Blair played on until the daylight came in faint streaks through the Venetian blinds of the card room, and the hour of closing arrived. Then he rose as listless and weary, as unmoved and calm as when he sat down.

"You have lost," said Austin Ambrose, who still stood beside him.

"Yes, I think so. Oh, yes, heavily."

"Heavily!" echoed Austin Ambrose. "My dear Blair! And you have had a run of bad luck all the week?"

"Yes, luck has been against me," assented Blair, and he beckoned to a footman who brought him some champagne.

"You don't know how much you have lost?" continued Austin Ambrose, watching him as he drank the wine.

"No, not exactly. I told them to send the I O U's to Tyler & Driver's. Are you going now? I am afraid I have kept you."

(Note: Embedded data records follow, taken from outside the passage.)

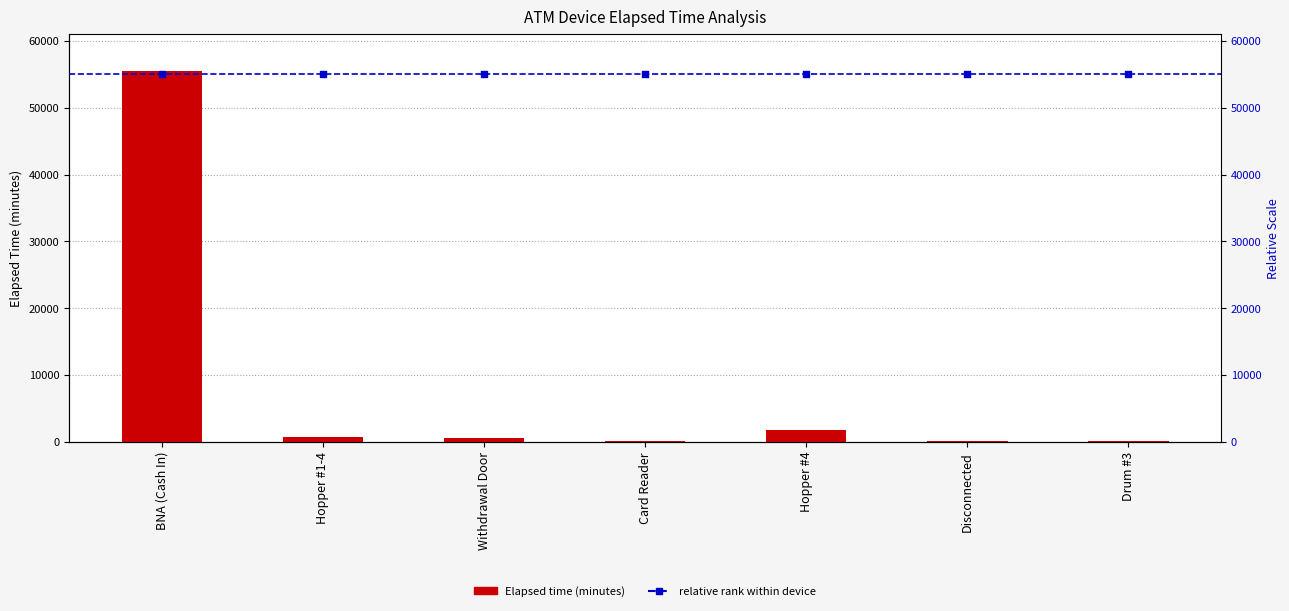

What are all the series names shown in the legend?

Elapsed_time, relative rank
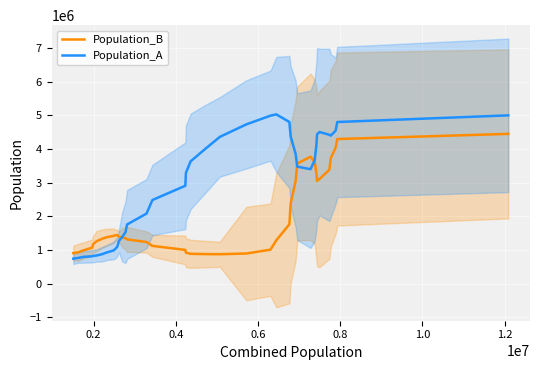

What is the average value of the Population_B series?

1948342.4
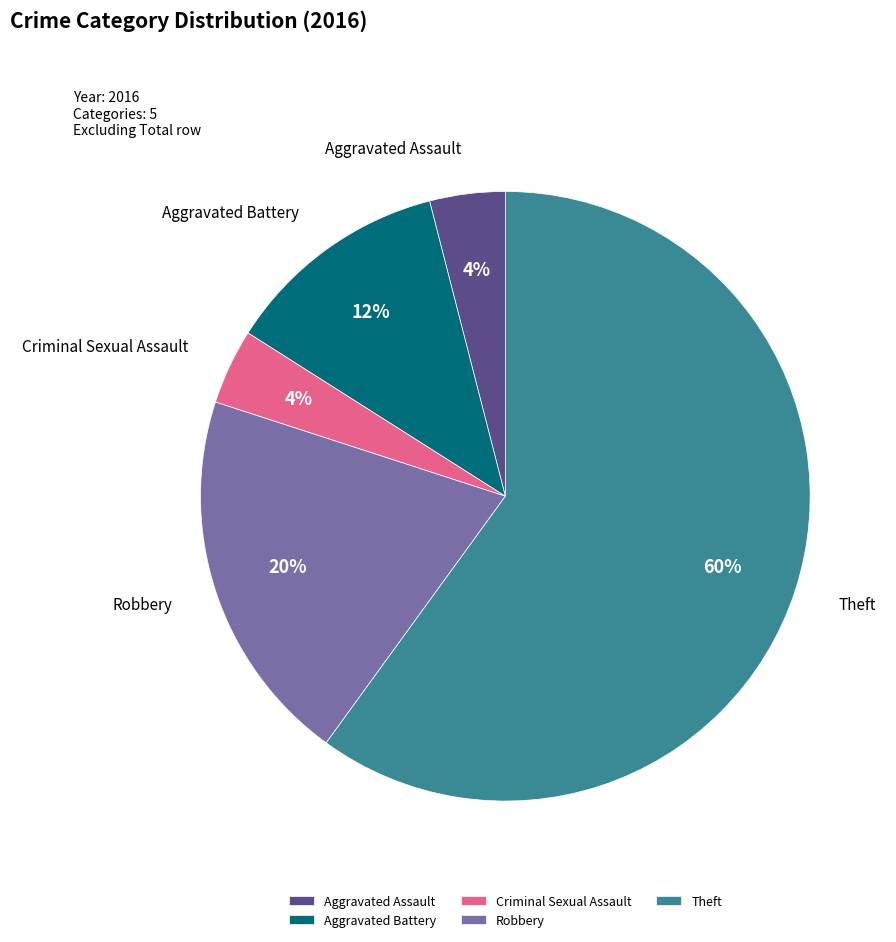

Which slice represents more than half of the pie?

Theft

"To Tyler & Driver's!" said Austin Ambrose, as he strove to keep pace with Blair's long strides. "My dear fellow, Tyler told me only yesterday that you had overdrawn your account, and that he did not know how to arrange! And that was before this loss on Springtime! And there are those I O U's to-night! Good heavens, my dear Blair, you will be utterly ruined."

Blair stopped and took out his cigar-case.

"Got a light?" he said. "Never mind, I've found one. Ruined? Do they say that? Well, they ought to know," and he laughed grimly. "So they say I am ruined; well, what does it matter? If I am broke, I am the only person to whom it will signify. If I were a married man, now, and had got a wife – " He stopped, and the hand that held his cigar quivered in the lamplight; "but I haven't, you see. Ruined! Well, perhaps it's as well. What do fellows do when they go under, Austin? Why, go abroad, don't they? I'll go abroad. I'll go to Boulogne, and be a billiard marker, or I'll work my way out to Australia and turn cattle runner." He stopped abruptly and looked up at the sky, now streaked with the red rays of the coming sun. "Oh, Austin, if I could only go to some place where I could forget her! She haunts me – haunts me day and night! Go where I will, do what I will, I see her before me, just as she looked as she stood on the hill waving her hand the last morning" – his voice broke – "the last time I saw her. Oh, my darling, my darling!"